Visual Arts
Wash by Robert Rauschenberg
Wash by Robert Rauschenberg

On the Front Lines

by / Jun. 21, 2016 5pm EST

Much talk of late—particularly in light of the announcement of Malia Obama’s further education plans—about gap years before going on to college or other formal studies. The artists on view in the current Anderson Gallery show did their gap years in uniform in Europe and the Pacific during World War II. And when they got back, attended the Art Students League of New York, largely on the tab of the GI Bill. Collectively over the next few decades, they constituted the core of what became known as the New York School, not as an educational institution but an art historical designation. 

Most of the work is distinctly abstract—in accord with the abstract expressionist dogma of the time—with hints of heresy in older and newer directions. A Donald Judd painting from the mid-1950s is kind of artwork on a cusp. Judd’s earlier painting was representational. The work on show, entitled Welfare Island, consists of blocky solid forms in a restrained abstract expressionist mode, but presaging the post-expressionist machined geometrical sculptures in industrial materials—metals and plastics—for which he would become well-known. A Robert Rauschenberg painting of wash on a line—from 1949—is an experiment in the Cubist manner. But he seems uncomfortable in the narrow Cubist confines. Seems to want and need to branch out—physically and intellectually and emotionally—with work that would include painting, collage, and sculpture, partly representational and partly imaginary fantastical. For which he would become well-known. 

Red, White, and Black by Charles Alston

The only notably representational painter among the artists is Everett Raymond Kinstler—his single work on show is a full-length portrait of artist Paul Jenkins, one of the principal ASL abstractionists—who painted portraits of celebrities the likes of Katharine Hepburn and Tony Bennett, and a string of US presidents from Richard Nixon to George W. Bush, as well as some presidential hopefuls destined never to attain that office, including Rudy Giuliani and Donald Trump.
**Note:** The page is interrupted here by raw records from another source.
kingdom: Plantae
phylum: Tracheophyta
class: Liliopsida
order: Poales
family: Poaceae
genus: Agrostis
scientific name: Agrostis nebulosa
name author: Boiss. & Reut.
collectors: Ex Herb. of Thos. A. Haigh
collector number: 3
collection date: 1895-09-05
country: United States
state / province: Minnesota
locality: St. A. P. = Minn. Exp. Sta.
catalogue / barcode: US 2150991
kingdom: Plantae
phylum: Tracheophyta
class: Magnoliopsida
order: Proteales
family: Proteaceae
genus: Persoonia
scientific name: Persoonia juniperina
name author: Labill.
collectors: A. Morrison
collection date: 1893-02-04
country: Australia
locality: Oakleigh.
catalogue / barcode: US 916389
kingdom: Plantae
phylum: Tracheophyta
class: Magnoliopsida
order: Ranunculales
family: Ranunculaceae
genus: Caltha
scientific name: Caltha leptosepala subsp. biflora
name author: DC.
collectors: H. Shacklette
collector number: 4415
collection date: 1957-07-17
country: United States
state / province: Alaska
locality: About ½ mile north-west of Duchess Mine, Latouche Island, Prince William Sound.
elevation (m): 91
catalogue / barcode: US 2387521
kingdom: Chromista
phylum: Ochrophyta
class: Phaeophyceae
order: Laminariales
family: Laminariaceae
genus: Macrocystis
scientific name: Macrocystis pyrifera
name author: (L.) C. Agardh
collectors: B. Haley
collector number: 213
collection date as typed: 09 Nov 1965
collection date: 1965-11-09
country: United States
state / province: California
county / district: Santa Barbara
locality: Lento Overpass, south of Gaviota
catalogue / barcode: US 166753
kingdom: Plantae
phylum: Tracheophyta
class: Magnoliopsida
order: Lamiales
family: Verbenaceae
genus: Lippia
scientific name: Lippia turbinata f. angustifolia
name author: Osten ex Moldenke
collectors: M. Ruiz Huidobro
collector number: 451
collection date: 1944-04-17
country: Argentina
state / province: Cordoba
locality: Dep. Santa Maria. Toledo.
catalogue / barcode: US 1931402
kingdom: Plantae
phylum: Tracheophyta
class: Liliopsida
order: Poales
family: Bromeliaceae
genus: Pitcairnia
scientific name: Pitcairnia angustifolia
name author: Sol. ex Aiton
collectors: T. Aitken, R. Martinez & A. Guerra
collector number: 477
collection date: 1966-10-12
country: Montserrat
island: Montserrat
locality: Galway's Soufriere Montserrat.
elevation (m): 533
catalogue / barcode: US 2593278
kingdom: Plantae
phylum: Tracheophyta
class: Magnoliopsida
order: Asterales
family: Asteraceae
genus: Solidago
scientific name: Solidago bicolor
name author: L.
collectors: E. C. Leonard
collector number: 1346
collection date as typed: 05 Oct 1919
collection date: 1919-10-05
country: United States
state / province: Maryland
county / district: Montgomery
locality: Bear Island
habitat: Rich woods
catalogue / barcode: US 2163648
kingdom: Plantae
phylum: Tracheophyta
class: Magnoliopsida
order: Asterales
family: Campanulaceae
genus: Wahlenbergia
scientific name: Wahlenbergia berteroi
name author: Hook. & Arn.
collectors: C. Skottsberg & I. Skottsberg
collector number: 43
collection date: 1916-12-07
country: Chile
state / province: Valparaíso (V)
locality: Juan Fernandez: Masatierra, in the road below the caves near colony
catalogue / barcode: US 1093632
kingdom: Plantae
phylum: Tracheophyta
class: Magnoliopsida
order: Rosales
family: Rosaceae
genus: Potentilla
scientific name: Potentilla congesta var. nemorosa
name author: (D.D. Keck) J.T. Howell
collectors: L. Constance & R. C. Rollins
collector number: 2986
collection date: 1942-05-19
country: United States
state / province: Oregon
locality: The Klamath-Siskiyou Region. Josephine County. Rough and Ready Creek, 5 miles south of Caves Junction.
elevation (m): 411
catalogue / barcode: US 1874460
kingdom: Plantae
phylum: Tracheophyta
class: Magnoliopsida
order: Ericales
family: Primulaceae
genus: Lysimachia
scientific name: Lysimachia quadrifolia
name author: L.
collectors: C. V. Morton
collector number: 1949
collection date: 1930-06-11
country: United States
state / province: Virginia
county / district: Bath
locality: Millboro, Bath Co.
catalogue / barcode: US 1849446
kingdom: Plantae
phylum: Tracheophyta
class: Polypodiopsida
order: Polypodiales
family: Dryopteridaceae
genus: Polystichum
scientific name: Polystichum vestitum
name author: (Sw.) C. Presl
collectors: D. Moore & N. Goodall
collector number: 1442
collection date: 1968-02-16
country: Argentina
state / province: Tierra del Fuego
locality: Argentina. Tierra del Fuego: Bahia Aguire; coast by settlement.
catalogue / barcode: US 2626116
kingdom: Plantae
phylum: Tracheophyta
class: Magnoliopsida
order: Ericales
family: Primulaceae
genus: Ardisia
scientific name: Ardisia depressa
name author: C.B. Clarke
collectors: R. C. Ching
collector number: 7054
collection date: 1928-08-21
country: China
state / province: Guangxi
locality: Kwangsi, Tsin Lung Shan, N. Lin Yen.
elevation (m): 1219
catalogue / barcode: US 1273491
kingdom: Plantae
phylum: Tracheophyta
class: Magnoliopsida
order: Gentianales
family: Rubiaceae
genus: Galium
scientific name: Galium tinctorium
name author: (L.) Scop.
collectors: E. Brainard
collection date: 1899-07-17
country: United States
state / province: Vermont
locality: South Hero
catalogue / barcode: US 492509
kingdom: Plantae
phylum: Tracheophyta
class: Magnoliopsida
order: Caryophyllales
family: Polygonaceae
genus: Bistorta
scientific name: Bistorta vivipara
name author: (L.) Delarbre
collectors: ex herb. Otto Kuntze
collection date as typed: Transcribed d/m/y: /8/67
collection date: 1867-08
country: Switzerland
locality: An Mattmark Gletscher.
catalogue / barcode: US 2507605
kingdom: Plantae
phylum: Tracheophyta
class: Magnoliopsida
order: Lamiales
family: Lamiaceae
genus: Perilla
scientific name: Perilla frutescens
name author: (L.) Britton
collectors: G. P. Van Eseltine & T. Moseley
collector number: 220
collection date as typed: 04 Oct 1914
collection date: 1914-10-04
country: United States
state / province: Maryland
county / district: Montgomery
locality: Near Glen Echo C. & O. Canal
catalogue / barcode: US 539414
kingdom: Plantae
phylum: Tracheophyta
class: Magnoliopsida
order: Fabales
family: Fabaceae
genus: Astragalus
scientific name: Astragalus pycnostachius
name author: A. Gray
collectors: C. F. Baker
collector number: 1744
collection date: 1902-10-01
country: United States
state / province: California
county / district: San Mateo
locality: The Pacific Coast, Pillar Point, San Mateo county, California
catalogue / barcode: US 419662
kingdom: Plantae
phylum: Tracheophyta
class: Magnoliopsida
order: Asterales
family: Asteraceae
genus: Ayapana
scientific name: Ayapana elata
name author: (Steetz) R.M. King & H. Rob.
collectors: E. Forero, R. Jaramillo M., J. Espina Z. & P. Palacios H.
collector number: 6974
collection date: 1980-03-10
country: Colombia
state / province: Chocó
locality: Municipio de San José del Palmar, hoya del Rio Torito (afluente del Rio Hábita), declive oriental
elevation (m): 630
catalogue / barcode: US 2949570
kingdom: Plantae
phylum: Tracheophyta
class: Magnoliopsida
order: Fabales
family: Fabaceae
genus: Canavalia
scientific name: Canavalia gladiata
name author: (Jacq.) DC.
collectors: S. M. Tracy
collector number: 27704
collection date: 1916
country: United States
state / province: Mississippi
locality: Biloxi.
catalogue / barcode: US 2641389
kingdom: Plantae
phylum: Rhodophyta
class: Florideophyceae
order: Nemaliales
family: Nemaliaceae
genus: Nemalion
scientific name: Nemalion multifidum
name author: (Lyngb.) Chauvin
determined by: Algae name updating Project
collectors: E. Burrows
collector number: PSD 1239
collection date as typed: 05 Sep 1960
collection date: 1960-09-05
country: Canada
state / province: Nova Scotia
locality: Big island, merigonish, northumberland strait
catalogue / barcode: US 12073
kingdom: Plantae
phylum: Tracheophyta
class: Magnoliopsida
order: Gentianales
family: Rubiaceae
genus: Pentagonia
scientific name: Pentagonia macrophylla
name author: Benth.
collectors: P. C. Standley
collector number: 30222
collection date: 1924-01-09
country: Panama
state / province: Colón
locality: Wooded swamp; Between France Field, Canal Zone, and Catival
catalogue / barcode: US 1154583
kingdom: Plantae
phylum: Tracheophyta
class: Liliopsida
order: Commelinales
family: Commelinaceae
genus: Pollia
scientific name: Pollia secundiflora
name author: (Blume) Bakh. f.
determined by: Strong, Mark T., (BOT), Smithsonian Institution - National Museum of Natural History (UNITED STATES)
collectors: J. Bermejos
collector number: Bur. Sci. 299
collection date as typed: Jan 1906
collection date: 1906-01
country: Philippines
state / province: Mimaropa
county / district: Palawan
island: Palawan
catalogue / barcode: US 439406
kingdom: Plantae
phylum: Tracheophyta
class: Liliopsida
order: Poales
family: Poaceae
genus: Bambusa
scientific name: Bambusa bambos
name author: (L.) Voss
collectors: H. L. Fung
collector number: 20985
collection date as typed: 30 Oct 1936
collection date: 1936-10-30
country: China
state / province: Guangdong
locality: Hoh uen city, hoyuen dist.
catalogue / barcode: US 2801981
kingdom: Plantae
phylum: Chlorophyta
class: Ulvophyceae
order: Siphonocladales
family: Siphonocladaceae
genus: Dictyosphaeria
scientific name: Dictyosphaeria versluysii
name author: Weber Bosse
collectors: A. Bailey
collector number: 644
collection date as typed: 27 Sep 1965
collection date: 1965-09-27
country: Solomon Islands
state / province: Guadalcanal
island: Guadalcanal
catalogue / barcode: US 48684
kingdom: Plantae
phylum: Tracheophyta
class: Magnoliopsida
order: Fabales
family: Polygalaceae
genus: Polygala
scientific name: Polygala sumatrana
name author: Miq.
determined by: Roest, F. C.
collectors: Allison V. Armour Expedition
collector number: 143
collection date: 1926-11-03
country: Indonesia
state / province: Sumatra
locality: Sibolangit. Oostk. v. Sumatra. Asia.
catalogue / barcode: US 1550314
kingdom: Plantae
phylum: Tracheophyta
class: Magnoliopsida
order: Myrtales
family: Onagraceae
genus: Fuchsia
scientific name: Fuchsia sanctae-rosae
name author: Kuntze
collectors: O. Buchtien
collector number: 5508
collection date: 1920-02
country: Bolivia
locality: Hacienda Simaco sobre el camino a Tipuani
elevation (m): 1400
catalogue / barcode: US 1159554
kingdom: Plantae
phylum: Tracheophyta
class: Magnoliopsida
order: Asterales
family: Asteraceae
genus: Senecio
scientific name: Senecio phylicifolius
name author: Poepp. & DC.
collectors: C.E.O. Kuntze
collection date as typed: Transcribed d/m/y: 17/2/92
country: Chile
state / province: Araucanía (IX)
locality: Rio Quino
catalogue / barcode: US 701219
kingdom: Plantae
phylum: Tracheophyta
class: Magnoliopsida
Paul Jenkins’s work on show includes four paintings on four walls in an area specially reconstructed as his artist’s project Chapel of Meditation. The paintings are from the early 1970s, and the project is reminiscent—and somewhat imitative—of the Mark Rothko chapel in Houston, Texas, under construction about the same time. But not without integrity and validity as a whole larger than the equally valid and integral individual painting parts. The paintings are lighter in tone and motif—more expressive than simply abstract expressive—than the somber numinous Rothko chapel paintings. Entrance Portal consists of two taller than wide panels, a wash-effect floral petal form on one side, nondescript abstraction on the other; Himalayan suggests environmental forces and effects, river systems, flow dynamics; Chapel White, in two taller than wide segments again, suggests snowy immaculate avian wings; while Chapel Shell Sound is a centrifugal impulse misty abstraction. 

Hoboken Collage by Alfred Leslie

Other Jenkins works on show include chaos abstractions Egyptian Basilisk and Phenomena of Air Striae. Think news photos and footage you’ve seen in recent weeks of Midwest regions tornadoes. The tornadoes themselves and their aftermaths.

Among other ASL artists and paintings on show: African American artist Charles Ashton’s Red, White, and Black evocation of the turmoil and violence surrounding the 1960s Civil Rights movement; Michael Goldberg’s brush and trowel application oil on canvas and collage elements The Bed; John Hultberg’s Panorama array of artistic styles and sorts from traditional representational to various types of abstraction, including an all-black painting; several Al Held dense impasto works; Knox Martin’s Homage to Jan de Heen, a kind of still life with elements that won’t stay put, in a whirlwind of flowers and feathers in red, white, blue, and green, and a lobster, and some blueberries; Stanley Boxer’s Figure in an Interior, dark figure against dark background, a little reminiscent of the Albright-Knox Gauguin masterpiece The Spirit of the Dead Watching

Other works by Frank O’Cain, Peter Golfinopoulos, Alfred Leslie, Anthony Palumbo, Bill Scharf. 

The ASL artists show continues through August 7.